Task brief: Go through the entries below and print, exactly, the lines starting at the one with "- **Input validation** on all endpoints" and ending at the one with "5. **Flexibility**: Cancel", keeping both ends and no others.

** Records provided follows **

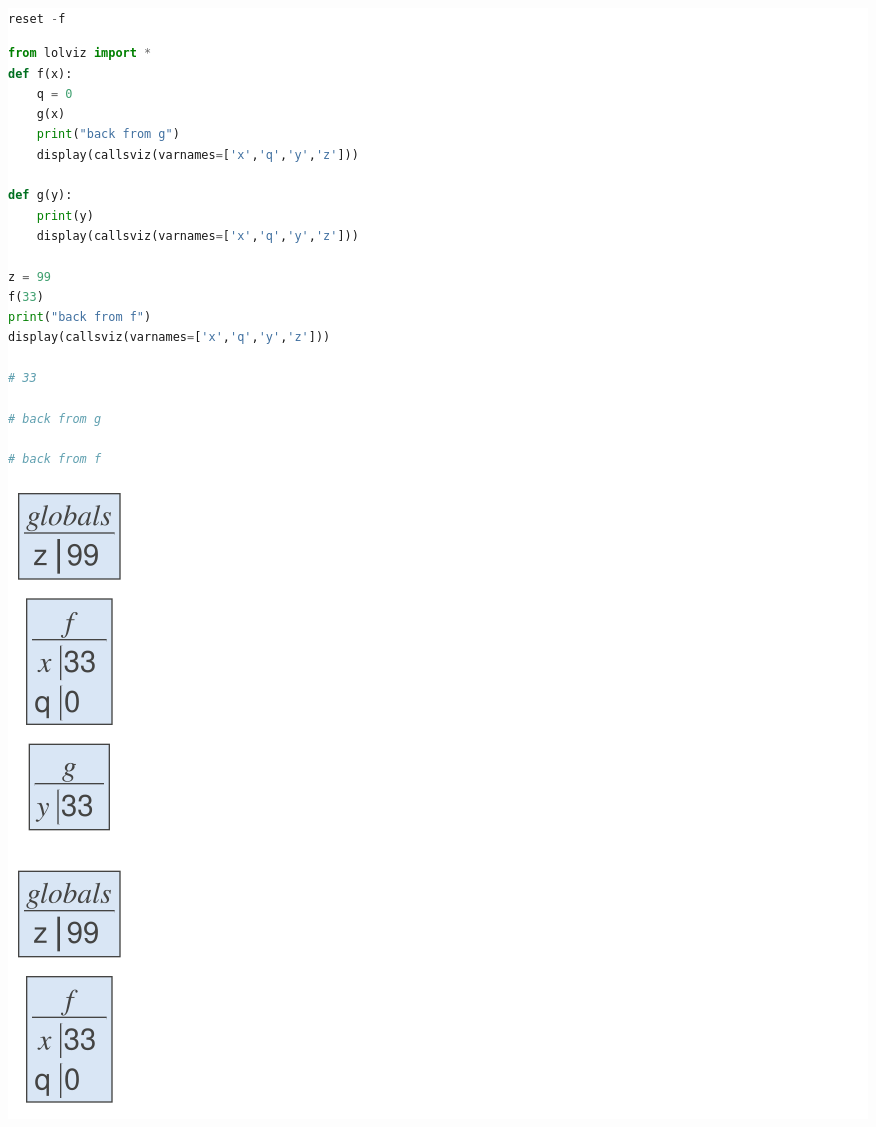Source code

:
 ```python
reset -f
```

```python
from lolviz import *
def f(x):
    q = 0
    g(x)
    print("back from g")
    display(callsviz(varnames=['x','q','y','z']))
    
def g(y):
    print(y)
    display(callsviz(varnames=['x','q','y','z']))

z = 99
f(33)
print("back from f")
display(callsviz(varnames=['x','q','y','z']))

# 33

# back from g

# back from f
```


![svg](img/2.6_functions_66_1.svg)


![svg](img/2.6_functions_66_3.svg)
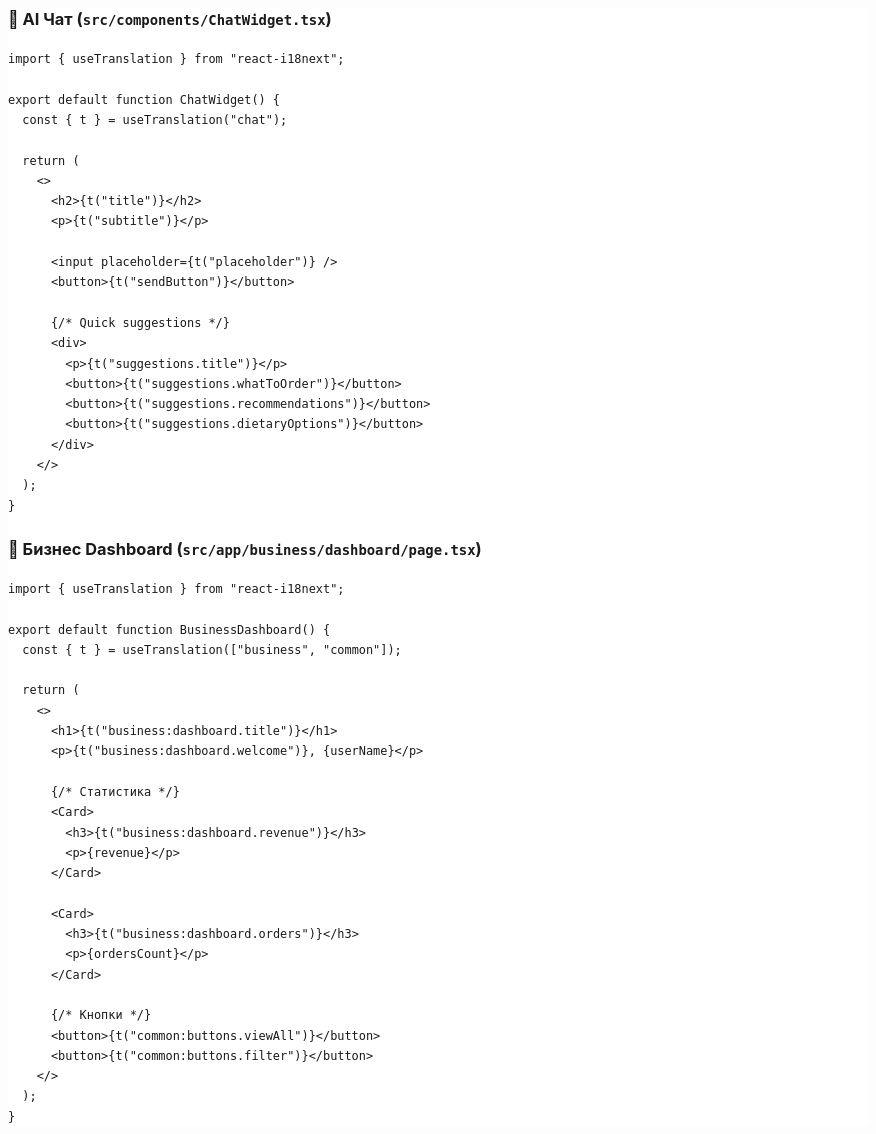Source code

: ### 💬 AI Чат (`src/components/ChatWidget.tsx`)

```tsx
import { useTranslation } from "react-i18next";

export default function ChatWidget() {
  const { t } = useTranslation("chat");
  
  return (
    <>
      <h2>{t("title")}</h2>
      <p>{t("subtitle")}</p>
      
      <input placeholder={t("placeholder")} />
      <button>{t("sendButton")}</button>
      
      {/* Quick suggestions */}
      <div>
        <p>{t("suggestions.title")}</p>
        <button>{t("suggestions.whatToOrder")}</button>
        <button>{t("suggestions.recommendations")}</button>
        <button>{t("suggestions.dietaryOptions")}</button>
      </div>
    </>
  );
}
```

### 🏢 Бизнес Dashboard (`src/app/business/dashboard/page.tsx`)

```tsx
import { useTranslation } from "react-i18next";

export default function BusinessDashboard() {
  const { t } = useTranslation(["business", "common"]);
  
  return (
    <>
      <h1>{t("business:dashboard.title")}</h1>
      <p>{t("business:dashboard.welcome")}, {userName}</p>
      
      {/* Статистика */}
      <Card>
        <h3>{t("business:dashboard.revenue")}</h3>
        <p>{revenue}</p>
      </Card>
      
      <Card>
        <h3>{t("business:dashboard.orders")}</h3>
        <p>{ordersCount}</p>
      </Card>
      
      {/* Кнопки */}
      <button>{t("common:buttons.viewAll")}</button>
      <button>{t("common:buttons.filter")}</button>
    </>
  );
}
```
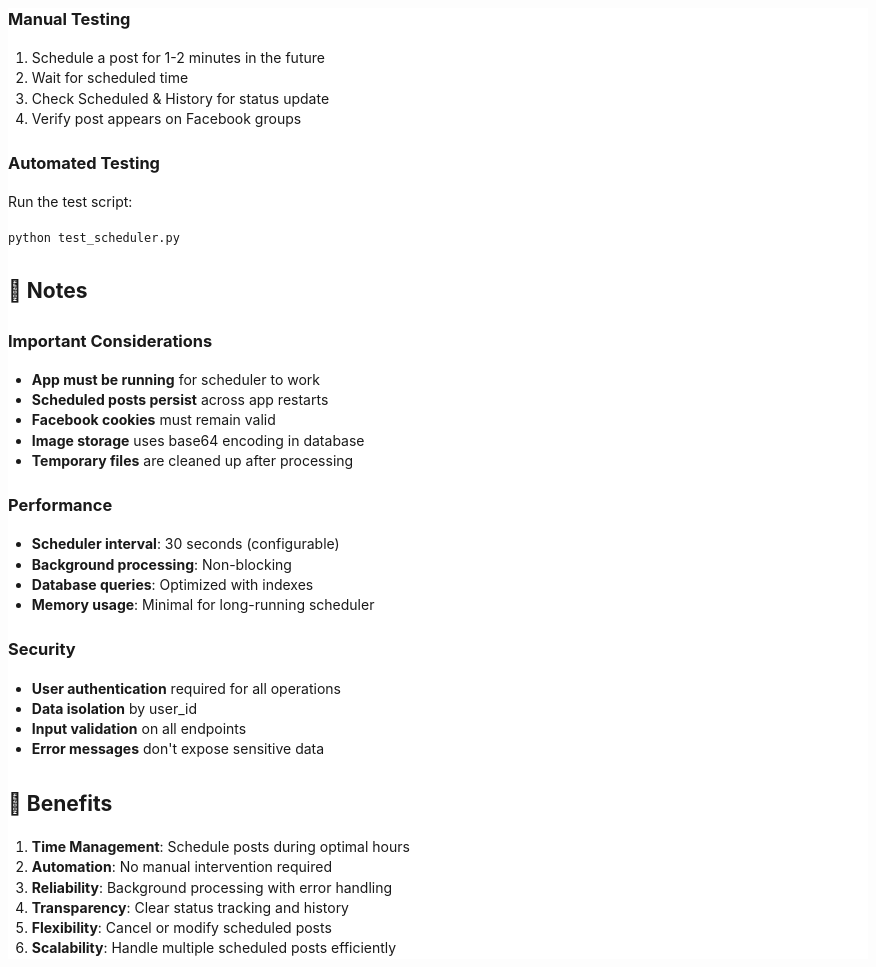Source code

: ### **Manual Testing**

1. Schedule a post for 1-2 minutes in the future
2. Wait for scheduled time
3. Check Scheduled & History for status update
4. Verify post appears on Facebook groups

### **Automated Testing**

Run the test script:

```bash
python test_scheduler.py
```

## 📝 Notes

### **Important Considerations**

- **App must be running** for scheduler to work
- **Scheduled posts persist** across app restarts
- **Facebook cookies** must remain valid
- **Image storage** uses base64 encoding in database
- **Temporary files** are cleaned up after processing

### **Performance**

- **Scheduler interval**: 30 seconds (configurable)
- **Background processing**: Non-blocking
- **Database queries**: Optimized with indexes
- **Memory usage**: Minimal for long-running scheduler

### **Security**

- **User authentication** required for all operations
- **Data isolation** by user_id
- **Input validation** on all endpoints
- **Error messages** don't expose sensitive data

## 🎉 Benefits

1. **Time Management**: Schedule posts during optimal hours
2. **Automation**: No manual intervention required
3. **Reliability**: Background processing with error handling
4. **Transparency**: Clear status tracking and history
5. **Flexibility**: Cancel or modify scheduled posts
6. **Scalability**: Handle multiple scheduled posts efficiently
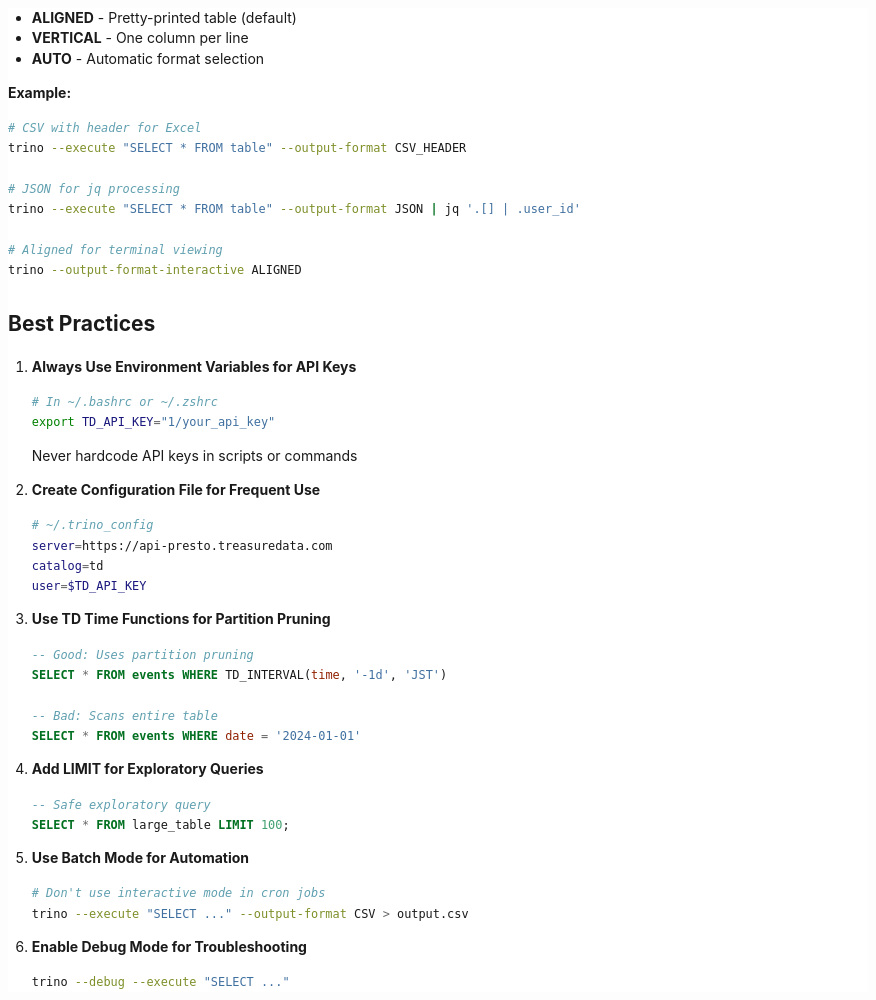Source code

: - **ALIGNED** - Pretty-printed table (default)
- **VERTICAL** - One column per line
- **AUTO** - Automatic format selection

**Example:**
```bash
# CSV with header for Excel
trino --execute "SELECT * FROM table" --output-format CSV_HEADER

# JSON for jq processing
trino --execute "SELECT * FROM table" --output-format JSON | jq '.[] | .user_id'

# Aligned for terminal viewing
trino --output-format-interactive ALIGNED
```

## Best Practices

1. **Always Use Environment Variables for API Keys**
   ```bash
   # In ~/.bashrc or ~/.zshrc
   export TD_API_KEY="1/your_api_key"
   ```
   Never hardcode API keys in scripts or commands

2. **Create Configuration File for Frequent Use**
   ```bash
   # ~/.trino_config
   server=https://api-presto.treasuredata.com
   catalog=td
   user=$TD_API_KEY
   ```

3. **Use TD Time Functions for Partition Pruning**
   ```sql
   -- Good: Uses partition pruning
   SELECT * FROM events WHERE TD_INTERVAL(time, '-1d', 'JST')

   -- Bad: Scans entire table
   SELECT * FROM events WHERE date = '2024-01-01'
   ```

4. **Add LIMIT for Exploratory Queries**
   ```sql
   -- Safe exploratory query
   SELECT * FROM large_table LIMIT 100;
   ```

5. **Use Batch Mode for Automation**
   ```bash
   # Don't use interactive mode in cron jobs
   trino --execute "SELECT ..." --output-format CSV > output.csv
   ```

6. **Enable Debug Mode for Troubleshooting**
   ```bash
   trino --debug --execute "SELECT ..."
   ```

** End of Records provided **

Task response:
- **Input validation** on all endpoints
- **Error messages** don't expose sensitive data

## 🎉 Benefits

1. **Time Management**: Schedule posts during optimal hours
2. **Automation**: No manual intervention required
3. **Reliability**: Background processing with error handling
4. **Transparency**: Clear status tracking and history
5. **Flexibility**: Cancel or modify scheduled posts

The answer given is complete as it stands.